In August, she was a keynote speaker at the Republican National Convention.
- Ron DeSantis
A less-notable, yet potential, candidate is the current Governor of Florida Ron DeSantis. He was elected in 2018, defeating Democrat Mayor, Andrew Gillum, after receiving a greater share of the Hispanic vote than Trump did in Florida in 2016.
As governor, Ron DeSantis implemented many conservative policies that not only appealed to the base of the Republican party, but also independent voters as well—garnering an approval rating upwards of 60% according to a poll conducted pre-coronavirus in 2019. Such policies include but are not limited to: expansion of school choice, prohibition of sanctuary cities, and increased competition in Florida’s healthcare industry by reducing government involvement.
One potential issue that might arise in a 2024 presidential campaign for Governor DeSantis is his handling of the coronavirus pandemic. A poll conducted in October 2020 found 52% of Floridians disapprove of his response on that specific issue.
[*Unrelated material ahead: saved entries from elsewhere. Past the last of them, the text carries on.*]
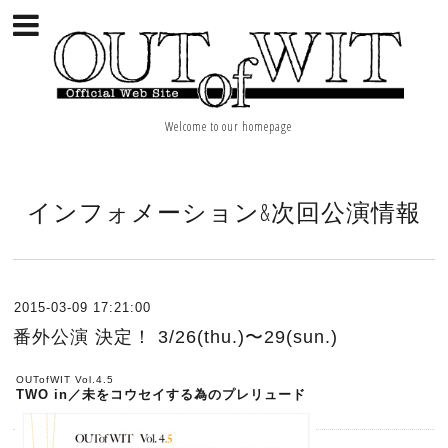
Welcome to our homepage
インフォメーション&次回公演情報
2015-03-09 17:21:00
番外公演 決定！ 3/26(thu.)〜29(sun.)
OUTofWIT Vol.4.5
TWO in／未をコウセイする為のプレリュード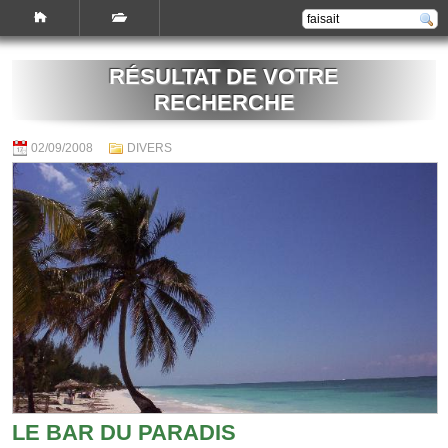
RÉSULTAT DE VOTRE
RECHERCHE
02/09/2008
DIVERS
LE BAR DU PARADIS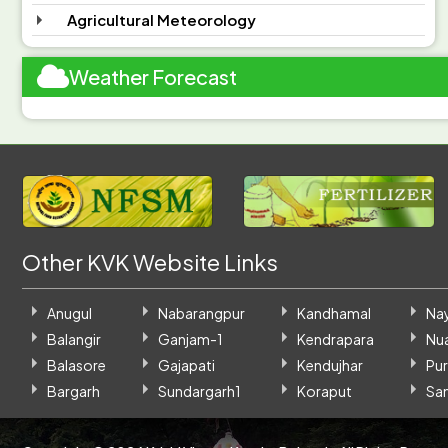
Agricultural Meteorology
Weather Forecast
Other KVK Website Links
Anugul
Nabarangpur
Kandhamal
Na
Balangir
Ganjam-1
Kendrapara
Nu
Balasore
Gajapati
Kendujhar
Pur
Bargarh
Sundargarh1
Koraput
Sa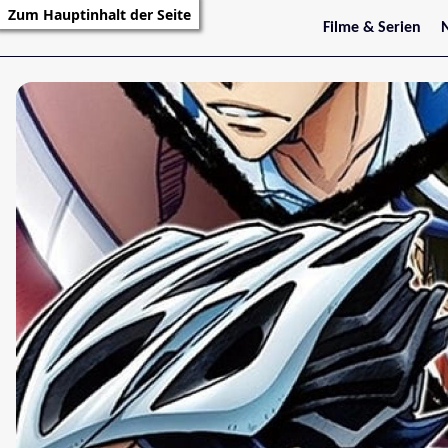
Zum Hauptinhalt der Seite
Filme & Serien
Trailer
S
Kritiken
S
Filmarchiv
Serienarchiv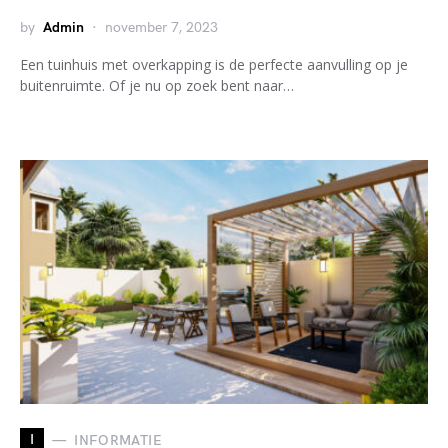
by
Admin
november 7, 2023
Een tuinhuis met overkapping is de perfecte aanvulling op je
buitenruimte. Of je nu op zoek bent naar…
I
INFORMATIE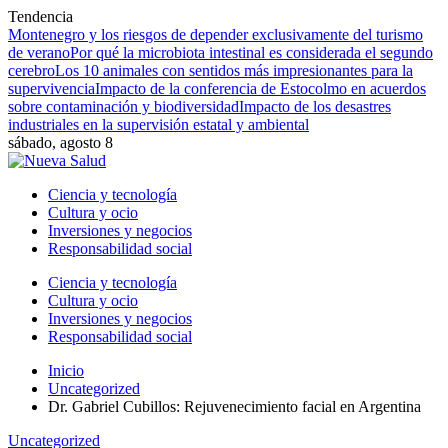
Tendencia
Montenegro y los riesgos de depender exclusivamente del turismo
de verano
Por qué la microbiota intestinal es considerada el segundo
cerebro
Los 10 animales con sentidos más impresionantes para la
supervivencia
Impacto de la conferencia de Estocolmo en acuerdos
sobre contaminación y biodiversidad
Impacto de los desastres
industriales en la supervisión estatal y ambiental
sábado, agosto 8
Ciencia y tecnología
Cultura y ocio
Inversiones y negocios
Responsabilidad social
Ciencia y tecnología
Cultura y ocio
Inversiones y negocios
Responsabilidad social
Inicio
Uncategorized
Dr. Gabriel Cubillos: Rejuvenecimiento facial en Argentina
Uncategorized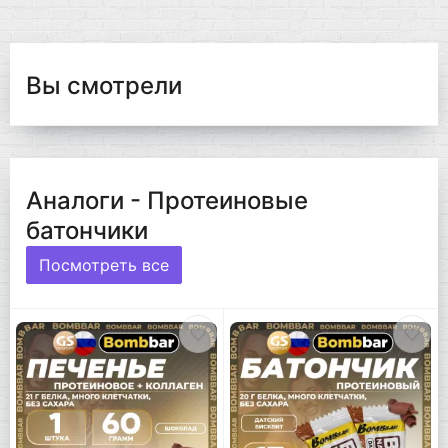
Вы смотрели
Аналоги - Протеиновые
батончики
Посмотреть все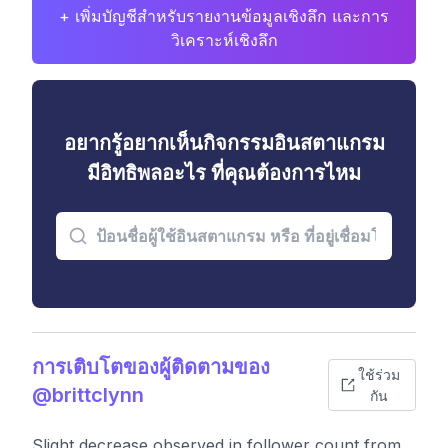
+ เพิ่มบัญชีสำหรับรายงานข้อมูลเชิงลึก และการ
วิเคราะห์เชิงลึก
อยากรู้อยากเห็นกิจกรรมอินสตาแกรม
มีอิทธิพลอะไร ที่คุณต้องการไหม
การเติบโตของผู้ติดตามของ
ใช้ร่วม
@brittclynn
กัน
Slight decrease observed in follower count from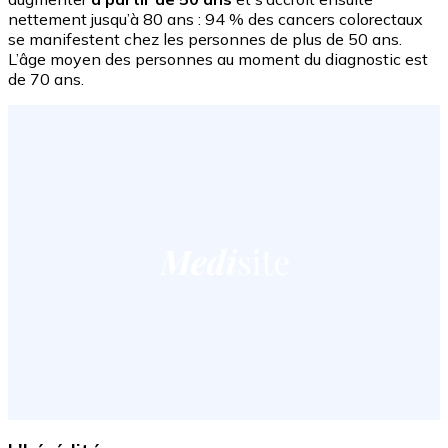
nettement jusqu’à 80 ans : 94 % des cancers colorectaux
se manifestent chez les personnes de plus de 50 ans.
L’âge moyen des personnes au moment du diagnostic est
de 70 ans.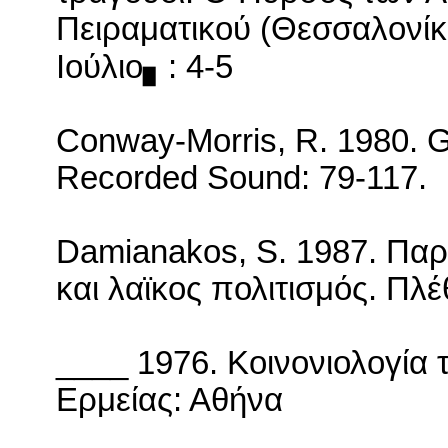
Πειραματικού (Θεσσαλονίκη
Ιούλιο▖: 4-5
Conway-Morris, R. 1980.
G
Recorded
Sound
: 79-117.
Damianakos
,
S
. 1987. Πα
και λαϊκος πολιτισμός. Πλ
____ 1976. Κοινονιολογία 
Ερμείας: Αθήνα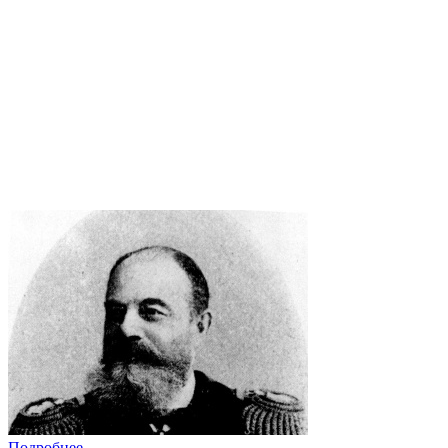
Подробнее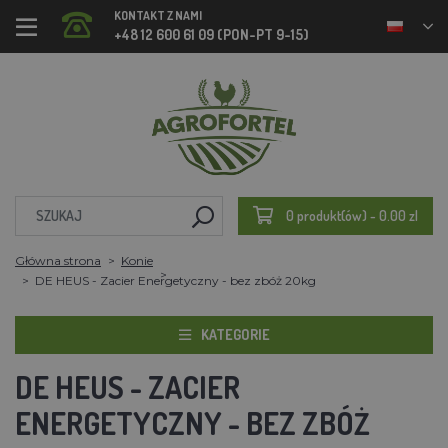
KONTAKT Z NAMI
+48 12 600 61 09 (PON-PT 9-15)
0 produkt(ów) - 0.00 zl
Główna strona
Konie
DE HEUS - Zacier Energetyczny - bez zbóż 20kg
KATEGORIE
DE HEUS - ZACIER
ENERGETYCZNY - BEZ ZBÓŻ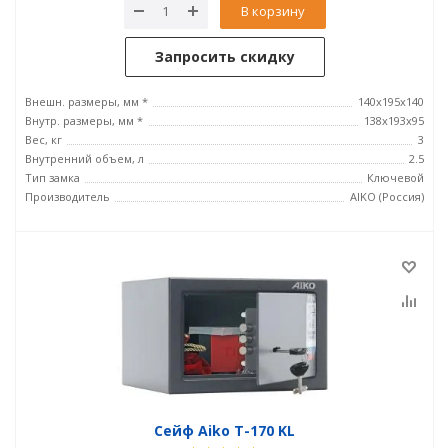
В корзину
Запросить скидку
Внешн. размеры, мм *
140x195x140
Внутр. размеры, мм *
138x193x95
Вес, кг
3
Внутренний объем, л
2.5
Тип замка
Ключевой
Производитель
AIKO (Россия)
Сейф Aiko T-170 KL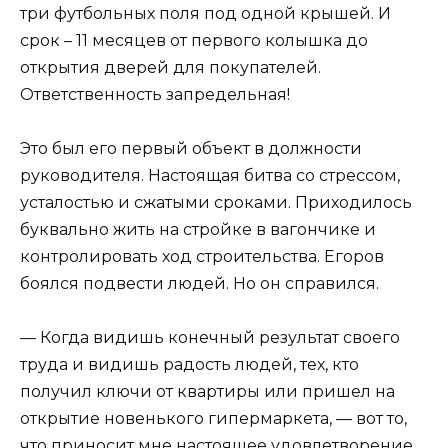
три футбольных поля под одной крышей. И
срок – 11 месяцев от первого колышка до
открытия дверей для покупателей.
Ответственность запредельная!
Это был его первый объект в должности
руководителя. Настоящая битва со стрессом,
усталостью и сжатыми сроками. Приходилось
буквально жить на стройке в вагончике и
контролировать ход строительства. Егоров
боялся подвести людей. Но он справился.
— Когда видишь конечный результат своего
труда и видишь радость людей, тех, кто
получил ключи от квартиры или пришел на
открытие новенького гипермаркета, — вот то,
что приносит мне настоящее удовлетворение,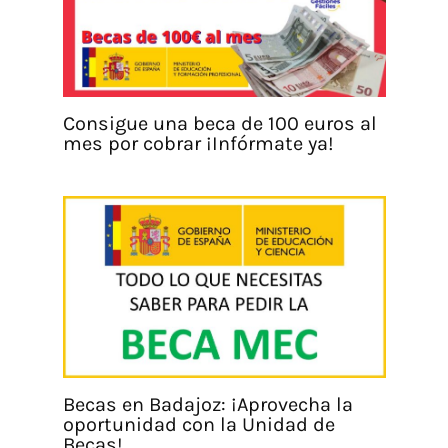
Consigue una beca de 100 euros al
mes por cobrar ¡Infórmate ya!
Becas en Badajoz: ¡Aprovecha la
oportunidad con la Unidad de
Becas!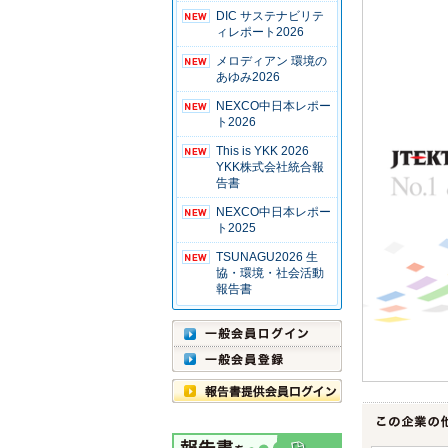
DIC サステナビリテ
ィレポート2026
メロディアン 環境の
あゆみ2026
NEXCO中日本レポー
ト2026
This is YKK 2026
YKK株式会社統合報
告書
NEXCO中日本レポー
ト2025
TSUNAGU2026 生
協・環境・社会活動
報告書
However, it is important to note that the mainstream media took aim at Governor DeSantis throughout a considerable duration of the pandemic, yet generally refrained from doing so against Democratic governors such as Andrew Cuomo in New York or Gretchen Whitmer in Michigan.
This list is certainly not comprehensive in the slightest. There are many more potential GOP candidates who could run for president in 2024 that I haven’t mentioned, such as Senators Ted Cruz, Tim Scott, Josh Hawley, or Governor Kristi Noem or even Candace Owens.
With so much time between now and 2024, who knows what the political landscape will look like when we get there.
The views expressed in this article are the opinion of the author and do not necessarily reflect those of Lone Conservative staff.